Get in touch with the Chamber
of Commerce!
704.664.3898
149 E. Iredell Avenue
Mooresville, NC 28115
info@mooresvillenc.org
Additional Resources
...
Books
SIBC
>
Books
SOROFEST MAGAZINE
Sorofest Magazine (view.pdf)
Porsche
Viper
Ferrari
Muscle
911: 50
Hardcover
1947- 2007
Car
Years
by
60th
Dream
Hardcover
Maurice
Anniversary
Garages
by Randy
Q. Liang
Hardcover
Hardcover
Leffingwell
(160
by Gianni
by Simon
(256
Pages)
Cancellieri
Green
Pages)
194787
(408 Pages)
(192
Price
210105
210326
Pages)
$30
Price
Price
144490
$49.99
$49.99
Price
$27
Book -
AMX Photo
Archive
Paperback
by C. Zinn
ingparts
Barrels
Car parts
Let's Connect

▸ TASK DIRECTIONS
Return only the stretch of the material above from the line holding "Get in touch with the Chamber" through the line holding "Additional Resources", copied exactly.

▸ ANSWER TO THE PROBLEM
Get in touch with the Chamber
of Commerce!
704.664.3898
149 E. Iredell Avenue
Mooresville, NC 28115
info@mooresvillenc.org
Additional Resources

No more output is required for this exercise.